Diferentemente da doença patológica, que deve ser submetida a um tratamento por via de remédios, eletrochoques ou psicoterapias, há a "loucura" consciente das pessoas que se recusam a viver conforme as convenções sociais e morais. São os homens mais lúcidos, geralmente poetas, artistas e até cientistas ("cada gênio com a sua mania"!), que contestam valores que cultuamos automática e inconscientemente e que, por serem falsos e aleatórios, não podem nos dar felicidade. O conteúdo do conto machadiano vem sendo corroborado por recentes pesquisas médicas, confirmando o fato de que a arte chega antes do que a ciência na descoberta de verdades existenciais.
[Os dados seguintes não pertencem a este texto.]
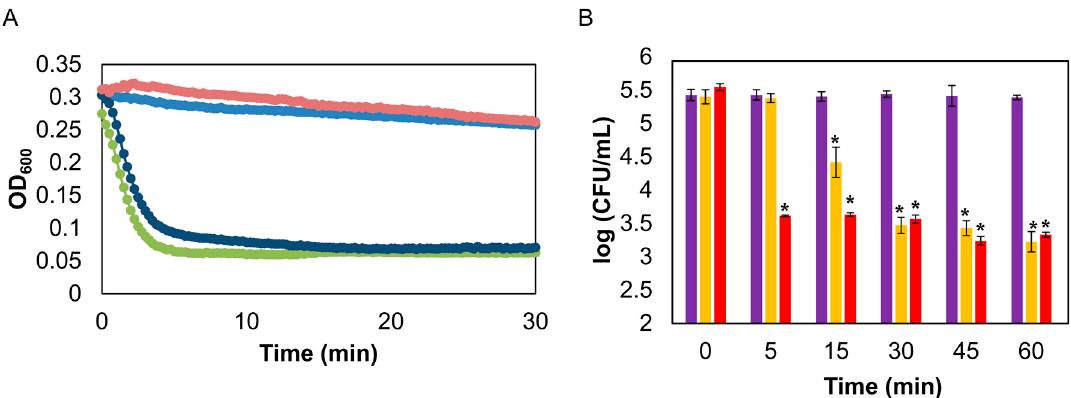
Figure 1. Lytic activity of LysRODI released from pH-sensitive liposomes against S. aureus Sa9 in PBS, pH 5. ( A ) Turbidity reduction assay. Light blue: control without treatment; dark blue: supernatant containing non-encapsulated LysRODI; green: LysRODI released from liposomes; pink: released contents of empty liposomes. ( B ) Time-kill curve. Purple bar: untreated control culture; yellow bar: culture treated with encapsulated LysRODI (previously released); red bar: culture treated with free LysRODI. *, p -value < 0.05.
Confirmando o achado do poeta da MPB, Caetano Veloso, que canta "de perto ninguém é normal", estudiosos do Laboratório de psiquiatria do Hospital das Clínicas da Universidade de São Paulo, em 2004, testando um medicamento antidepressivo, verificaram com base estatística que quase 80% dos entrevistados apresentavam transtornos psíquicos. A conclusão da pesquisa foi de que "o normal é não ser normal"! Outra obra ficcional, Diário de um Louco, do escritor russo Gogol, enfrenta o mesmo tema da esquizofrenia, de que é vítima um humilde funcionário público. A loucura é confundida com o demônio, pois a natureza diabólica, segundo Gogol, consiste no esmagamento do indivíduo por um sistema social opressivo e degradante. O homem, então, só consegue sentir-se importante num estado de alucinação, que o aliena do real. Este conto foi adaptado para o teatro francês e encenado também no Brasil. Já o sábio romano Sêneca observara que "ainda não houve homem de gênio extraordinário sem algo de louco", a que faz coro o escritor francês Marcel Proust, pondo em evidência a importância da loucura na história da humanidade:
"Tudo de grande que conhecemos veio dos neuróticos...
O mundo nunca tomará consciência do quanto deve a eles,
e nem, acima de tudo, do quanto eles sofreram
a fim de outorgarem suas dádivas ao mundo".